## Письменные задания:
a - Назовите все литературные жанры, упомянутые в тексте о пословицах Голубковой и Леонтьева.
b - Напишите продолжение текста о пословицах Голубковой и Леонтьева, начав сразу после его последнего предложения.

## Текст:
Голубкова и Леонтьев еще во время работы над предыдущими повестями увлекались созданием пословиц. Наряду с широким привнесением старых, традиционных, они время от времени вставляли кое-где и новые пословицы и поговорки, придуманные ими. Но примерно за год до начала работы над третьей повестью соавторы значительное время посвятили накоплению по возможности большего количества новых пословиц и поговорок, рассматривая их как заготовки для будущего произведения. Оба хорошо знали цену кругло и ярко высказанной мысли, и поэтому не жалели для этой цели ни времени, ни труда.

В результате такой целенаправленной работы над текстами пословиц и поговорок, отражающих мировоззрение современного человека, Голубкова и Леонтьев придумали около двух тысяч произведений самого лаконичного из всех существующих жанров. Многие из них возникли в результате переосмысления и переделки пословиц и поговорок, взятых из старого устно-поэтического наследия, но большинство придуманы самостоятельно и приближаются по своему типу к обычным афоризмам литературного характера.

## Исходные данные:
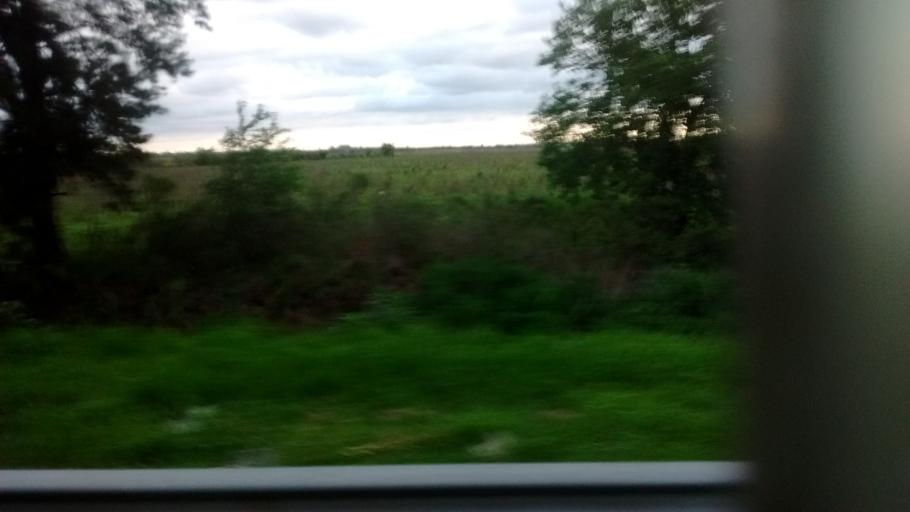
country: AR
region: Santa Fe
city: Funes
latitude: -32.9278
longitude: -60.7733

## Ответы к заданиям:
a - Повесть, пословица, поговорка, афоризм.

b -
Оценивая в целом последнюю повесть трилогии, необходимо отметить, что на содержании ее сказалось влияние вредной теории бесконфликтности.

Новое здесь слишком уж легко внедряется в жизнь, устраняя на пути все сложности, противоречия, конфликты, не дав им, по сути, даже проявить себя как следует. Светлозерские (уже само название села придумано в соответствии с таким замыслом — Светлозерье!) рыбаки-колхозники предстают перед читателем в идиллическом, ничем не омраченном сиянии весны, да и колхоз их называется «Весна». В повести не ощущаются трудности послевоенного восстановление народного хозяйства страны.

Однако при всех просчетах в повести немало удачных, запоминающихся страниц и глав: картины вдохновенного труда рыбаков, тщательно выписанные пейзажи, главы, посвященные вопросам народного творчества, рисующие труд как источник поэзии, образ Анны Егоровны — женщины большой скрытой силы…

Являясь не лучшей в трилогии, повесть «Мать Печора» в то же время в идейно-содержательном плане логично завершает книгу и выводит читателя на простор дальнейшего движения жизни по пути социалистических преобразований, по пути совершенствования всех ее структур хозяйственной, социальной, духовной.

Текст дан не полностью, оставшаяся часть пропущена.